__TASK A__.
Please print the text on Document methods from "def download(self) ->" up to and including "f.write(content_bytes)".

-- start of GIVEN PASSAGE --

Initializes a Document instance, sanitizing the input dictionary to remove unknown keys before calling the base initializer.

Methods

update

def update(self, update_message: dict) -> "Document":

Updates the document metadata on the server.

Parameters:
- update_message (dict): Dictionary containing fields to update. If it contains meta_fields, it must be a dictionary.
Returns:
- Returns self after updating internal state with server response.
Raises:
- Exception if meta_fields is not a dictionary or if the server response contains an error.
Usage Example:

doc.update({"name": "New Document Title", "meta_fields": {"author": "John Doe"}})

Implementation details:
- Calls HTTP PUT on /datasets/{dataset_id}/documents/{id} with update_message.
- Parses response JSON; on success, updates instance attributes accordingly.

download

def download(self) -> bytes:

Downloads the full content of the document.

Parameters: None.
Returns: Raw bytes content of the document.
Raises: Exception if the server response contains an error.
Usage Example:

content_bytes = doc.download()
with open("document.pdf", "wb") as f:
    f.write(content_bytes)

Implementation details:
- Calls HTTP GET on /datasets/{dataset_id}/documents/{id}.
- Attempts to parse JSON to detect error codes.
- Returns raw content if no error detected or JSON decode fails.

list_chunks

def list_chunks(self, page=1, page_size=30, keywords="", id="") -> list[Chunk]:

Retrieves a paginated list of chunks belonging to this document.

Parameters:
- page (int, default 1): Page number for pagination.
- page_size (int, default 30): Number of chunks per page.
- keywords (str, default ""): Keywords to filter chunks.
- id (str, default ""): Specific chunk ID filter.
Returns: List of Chunk instances.
Raises: Exception if server returns an error.
Usage Example:

chunks = doc.list_chunks(page=2, page_size=10, keywords="important")
for chunk in chunks:
    print(chunk.content)

Implementation details:
- Calls HTTP GET on /datasets/{dataset_id}/documents/{id}/chunks with query params.
- Parses response JSON, instantiates Chunk objects for each chunk data.

-- end of GIVEN PASSAGE --
-- start of RECORDS SHOWN --

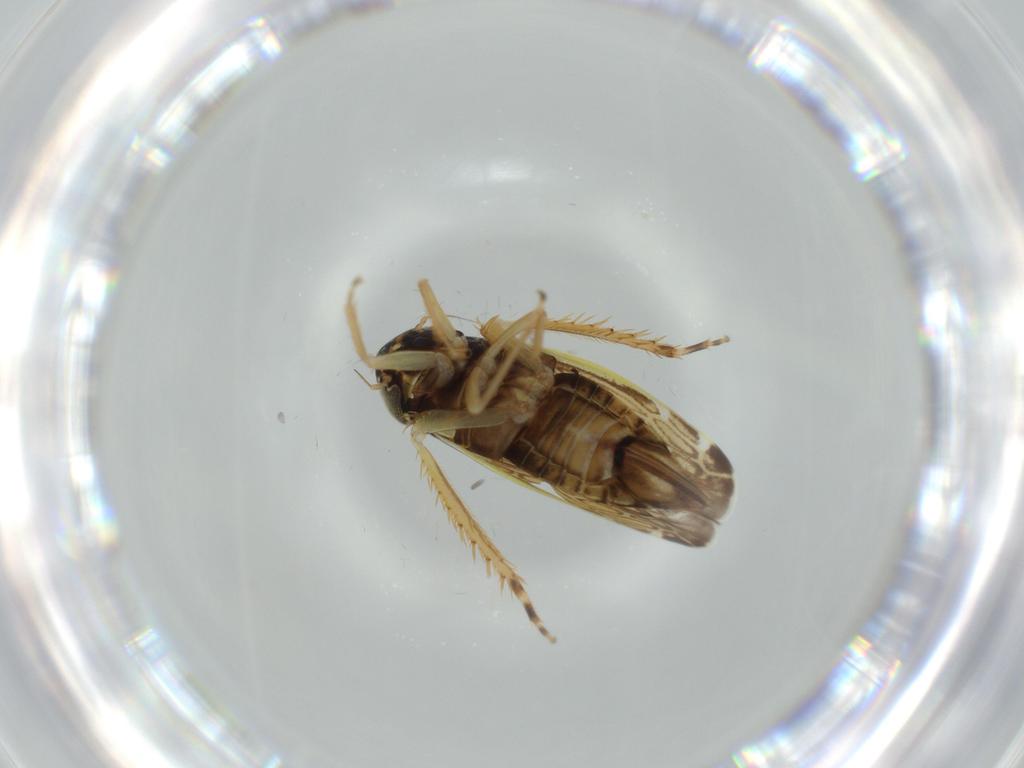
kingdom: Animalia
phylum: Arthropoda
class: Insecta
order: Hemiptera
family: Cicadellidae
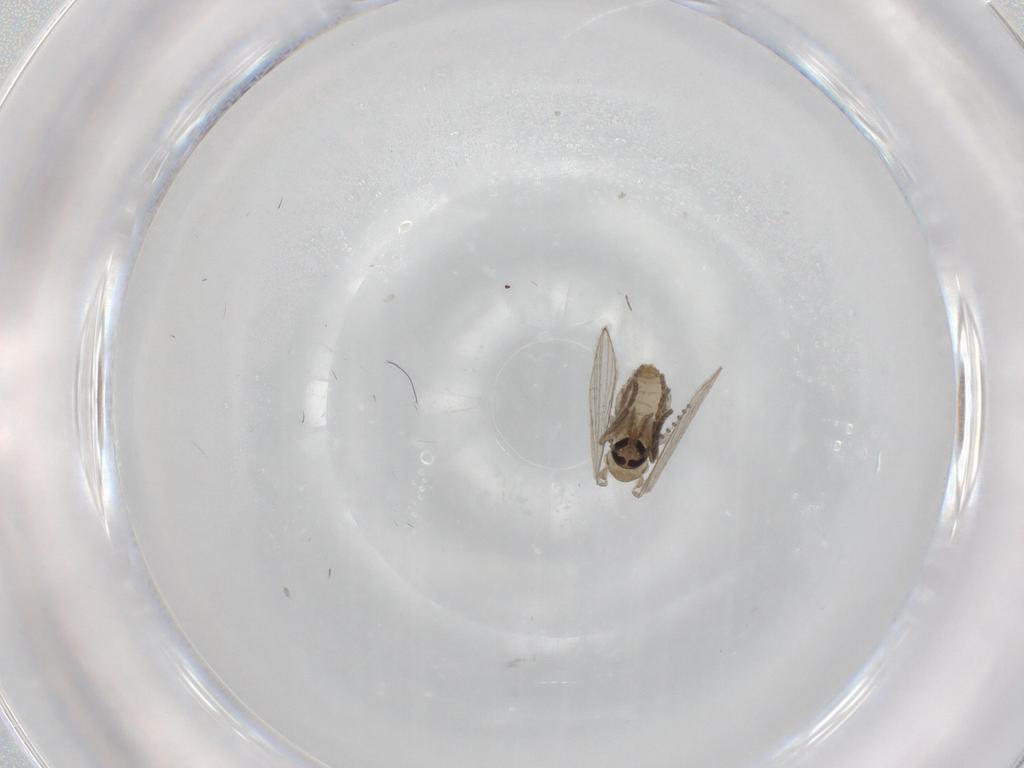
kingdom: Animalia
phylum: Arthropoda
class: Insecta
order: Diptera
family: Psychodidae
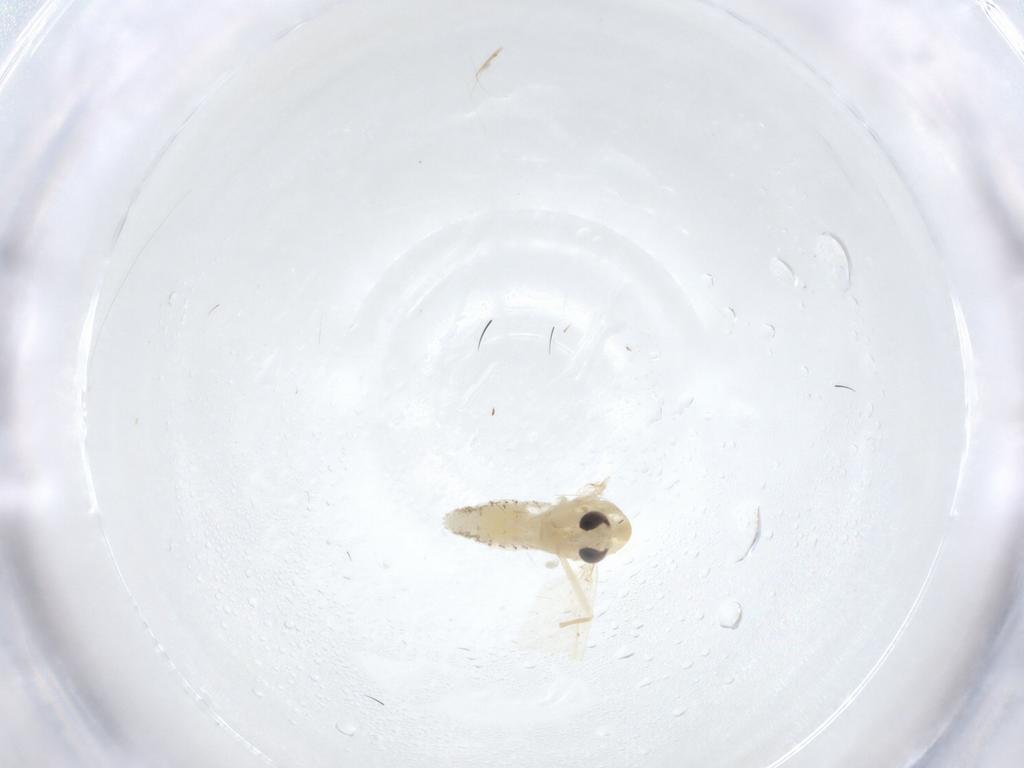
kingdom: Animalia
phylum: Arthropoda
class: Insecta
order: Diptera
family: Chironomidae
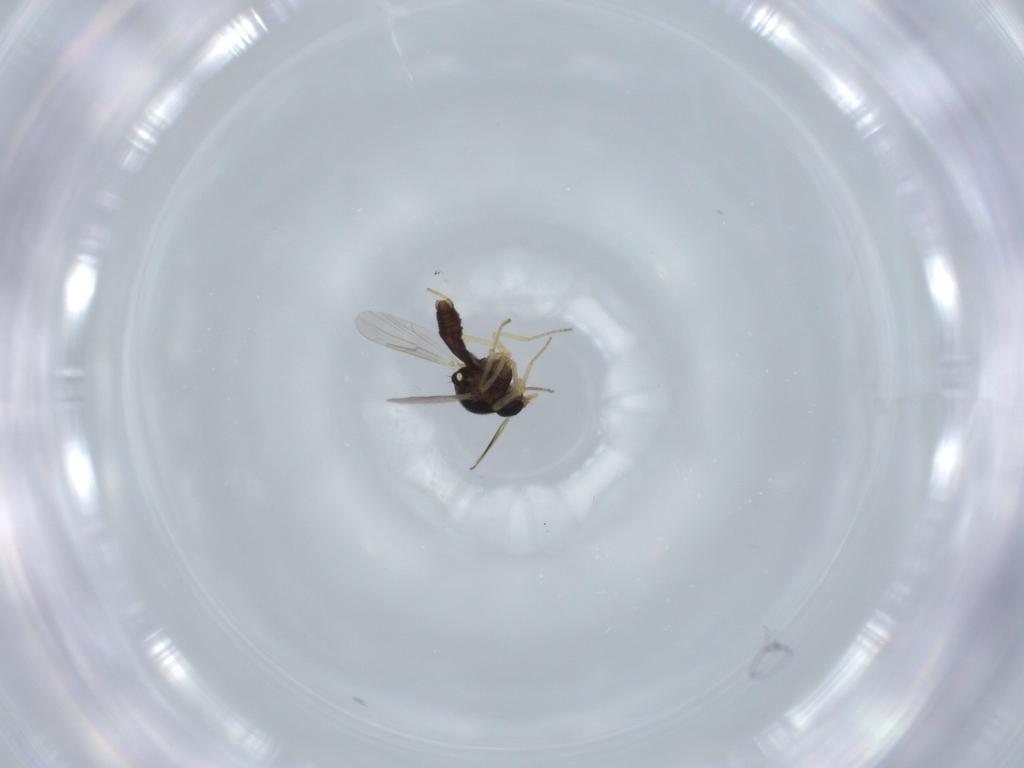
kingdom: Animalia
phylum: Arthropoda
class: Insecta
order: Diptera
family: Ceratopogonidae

-- end of RECORDS SHOWN --

__TASK B__.
In the rows, switch "phylum" to "division" from the line with "family: Psychodidae" up to and including the last line of the rows, and give only those lines, leaving out the pictures.

__TASK OUTPUT A__.
def download(self) -> bytes:

Downloads the full content of the document.

Parameters: None.
Returns: Raw bytes content of the document.
Raises: Exception if the server response contains an error.
Usage Example:

content_bytes = doc.download()
with open("document.pdf", "wb") as f:
    f.write(content_bytes)

__TASK OUTPUT B__.
family: Psychodidae
kingdom: Animalia
division: Arthropoda
class: Insecta
order: Diptera
family: Chironomidae
kingdom: Animalia
division: Arthropoda
class: Insecta
order: Diptera
family: Ceratopogonidae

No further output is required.